Confronted by the plenty it creates, consumerism has often been confronted by threats to its very existence. The 1990s gave birth to the idea of sustainable consumption, a commitment championed by the United Nations in Rio de Janeiro in 1992. Price incentives and more-efficient technologies, it was hoped, would enable consumers to lighten the material footprint of their lifestyles.
Since then, there have been many prophecies and headlines that predict “peak stuff” and the end of consumerism. Today, climate change makes the future role of consumption increasingly uncertain. People in affluent societies, it is said, have become bored with owning lots stuff. They prefer experiences instead or are happy sharing. Dematerialisation will follow.
Such forecasts sound nice, but they fail to stand up to the evidence.
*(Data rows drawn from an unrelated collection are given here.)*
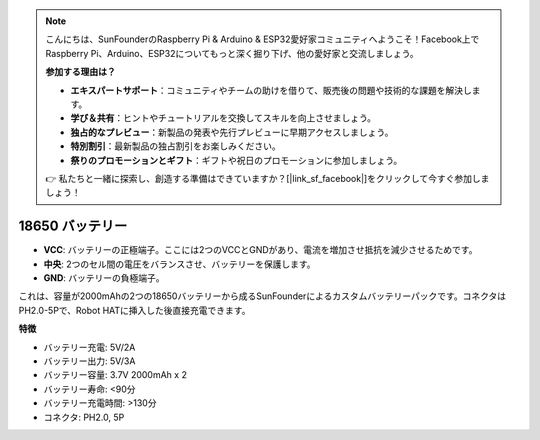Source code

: .. note::

    こんにちは、SunFounderのRaspberry Pi & Arduino & ESP32愛好家コミュニティへようこそ！Facebook上でRaspberry Pi、Arduino、ESP32についてもっと深く掘り下げ、他の愛好家と交流しましょう。

    **参加する理由は？**

    - **エキスパートサポート**：コミュニティやチームの助けを借りて、販売後の問題や技術的な課題を解決します。
    - **学び＆共有**：ヒントやチュートリアルを交換してスキルを向上させましょう。
    - **独占的なプレビュー**：新製品の発表や先行プレビューに早期アクセスしましょう。
    - **特別割引**：最新製品の独占割引をお楽しみください。
    - **祭りのプロモーションとギフト**：ギフトや祝日のプロモーションに参加しましょう。

    👉 私たちと一緒に探索し、創造する準備はできていますか？[|link_sf_facebook|]をクリックして今すぐ参加しましょう！

18650 バッテリー
===================

.. image:: img/2battery.jpg
    :width: 300
    :align: center

* **VCC**: バッテリーの正極端子。ここには2つのVCCとGNDがあり、電流を増加させ抵抗を減少させるためです。
* **中央**: 2つのセル間の電圧をバランスさせ、バッテリーを保護します。
* **GND**: バッテリーの負極端子。


これは、容量が2000mAhの2つの18650バッテリーから成るSunFounderによるカスタムバッテリーパックです。コネクタはPH2.0-5Pで、Robot HATに挿入した後直接充電できます。


**特徴**

* バッテリー充電: 5V/2A
* バッテリー出力: 5V/3A
* バッテリー容量: 3.7V 2000mAh x 2
* バッテリー寿命: <90分
* バッテリー充電時間: >130分
* コネクタ: PH2.0, 5P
In today’s world economy, services might be growing faster than goods, but that does not mean the number of containers is declining. And, of course, the service economy is not virtual, and requires material resources too. In Malta, people drive thousands of miles annually to do their shopping — that involves a lot of rubber, tarmac, gas, and new, wider roads. Digital computing and WiFi absorb a growing share of electricity. Low-cost airlines like RyanAir and accommodation-sharing platforms like Airbnb have likely increased frequent travel and flights, not reduced them.
Moreover, people may say they feel overwhelmed or depressed by their possessions but, in most cases, this has not converted them to living more simply. Whether and how consumers can adapt to a world of climate change remains the big question for the 21st century.